### [What this task involves]
Of the entries below, restate word for word only the section that runs from the line with "検索条件に当てはまるクリニック・病院は見つか" to the line with "診療動物から動物病院を探す", counting both ends.
Top of Input
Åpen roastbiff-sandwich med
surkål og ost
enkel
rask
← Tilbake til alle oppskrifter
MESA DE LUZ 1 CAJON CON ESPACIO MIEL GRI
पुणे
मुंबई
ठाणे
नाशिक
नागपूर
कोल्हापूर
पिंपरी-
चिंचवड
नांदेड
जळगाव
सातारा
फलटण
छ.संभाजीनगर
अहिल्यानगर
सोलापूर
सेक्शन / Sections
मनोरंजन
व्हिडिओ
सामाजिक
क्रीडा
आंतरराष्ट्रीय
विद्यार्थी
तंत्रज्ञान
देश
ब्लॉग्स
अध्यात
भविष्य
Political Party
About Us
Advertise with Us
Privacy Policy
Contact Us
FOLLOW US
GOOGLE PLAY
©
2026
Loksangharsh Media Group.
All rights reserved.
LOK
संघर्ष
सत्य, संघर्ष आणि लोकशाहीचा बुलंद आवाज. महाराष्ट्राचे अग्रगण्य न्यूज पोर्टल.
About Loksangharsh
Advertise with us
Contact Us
Bottom of Input
Top of Input
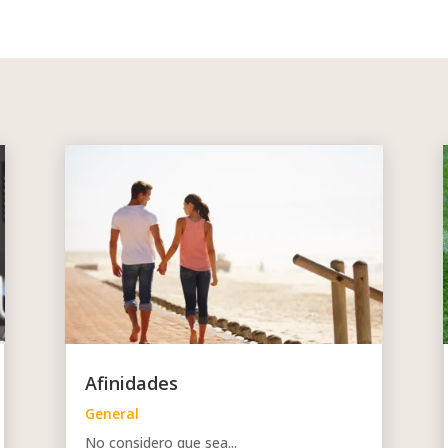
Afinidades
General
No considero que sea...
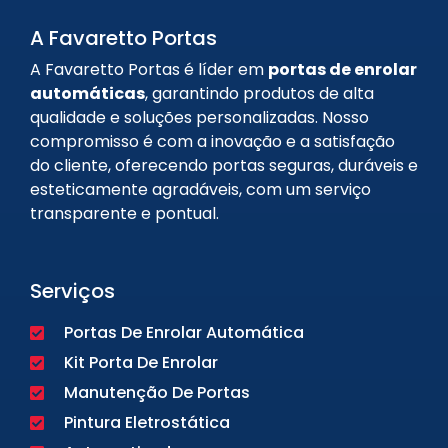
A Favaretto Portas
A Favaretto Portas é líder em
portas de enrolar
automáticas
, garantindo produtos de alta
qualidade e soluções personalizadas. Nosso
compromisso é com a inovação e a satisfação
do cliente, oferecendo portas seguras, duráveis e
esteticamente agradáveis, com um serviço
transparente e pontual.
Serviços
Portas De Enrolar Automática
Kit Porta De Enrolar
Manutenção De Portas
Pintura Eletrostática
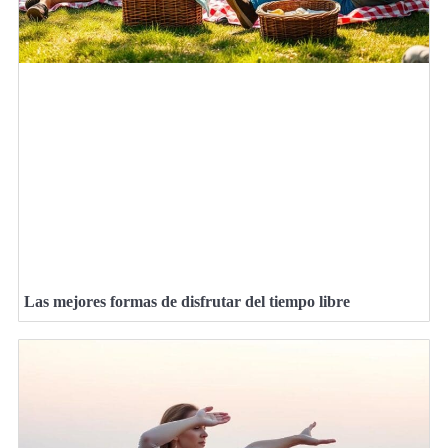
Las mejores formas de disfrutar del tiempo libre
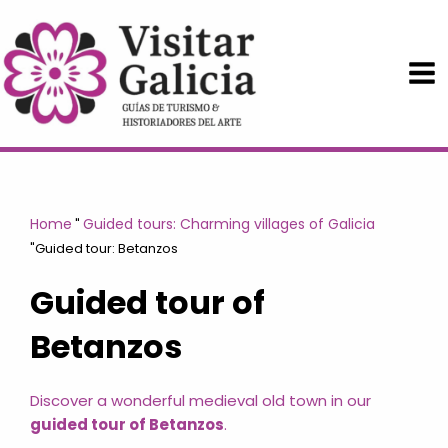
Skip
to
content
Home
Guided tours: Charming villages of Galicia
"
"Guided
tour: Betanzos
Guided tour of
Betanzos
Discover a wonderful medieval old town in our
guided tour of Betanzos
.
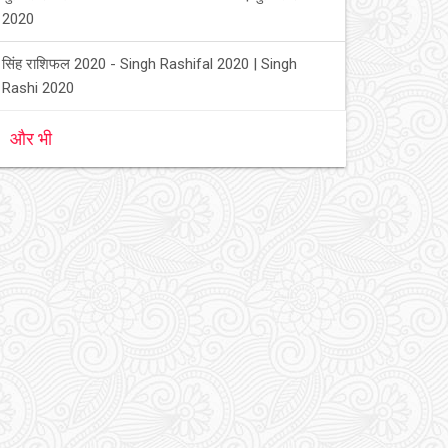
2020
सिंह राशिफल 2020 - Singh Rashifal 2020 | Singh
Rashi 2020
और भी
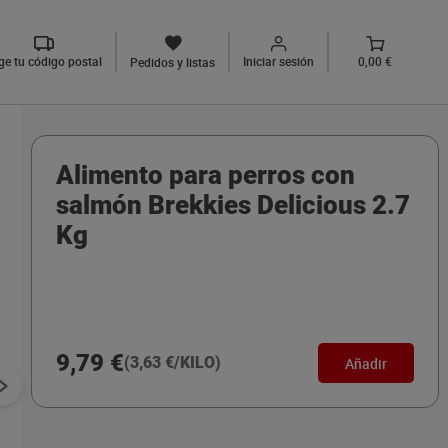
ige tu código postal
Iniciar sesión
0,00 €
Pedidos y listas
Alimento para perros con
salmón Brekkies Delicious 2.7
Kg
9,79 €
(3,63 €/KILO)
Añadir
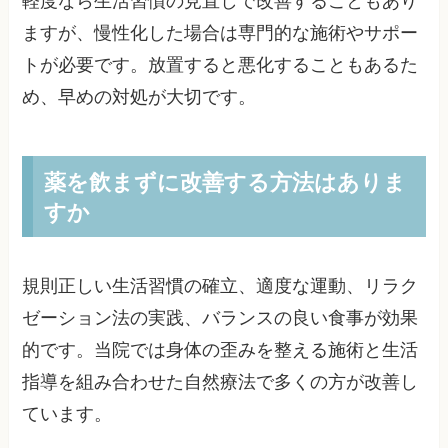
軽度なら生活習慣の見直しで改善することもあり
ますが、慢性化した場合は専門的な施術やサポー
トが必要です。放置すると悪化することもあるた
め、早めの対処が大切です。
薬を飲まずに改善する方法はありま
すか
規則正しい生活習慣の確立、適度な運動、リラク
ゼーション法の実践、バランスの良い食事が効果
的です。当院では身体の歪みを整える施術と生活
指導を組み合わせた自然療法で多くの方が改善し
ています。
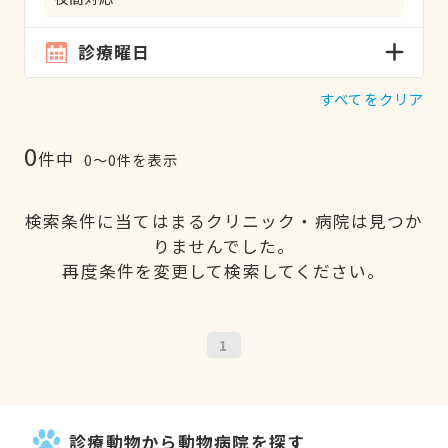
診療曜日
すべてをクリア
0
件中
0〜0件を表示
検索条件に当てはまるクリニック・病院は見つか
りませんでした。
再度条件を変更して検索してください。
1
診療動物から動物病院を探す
Bottom of Input
### [Result of this task]
検索条件に当てはまるクリニック・病院は見つか
りませんでした。
再度条件を変更して検索してください。
1
診療動物から動物病院を探す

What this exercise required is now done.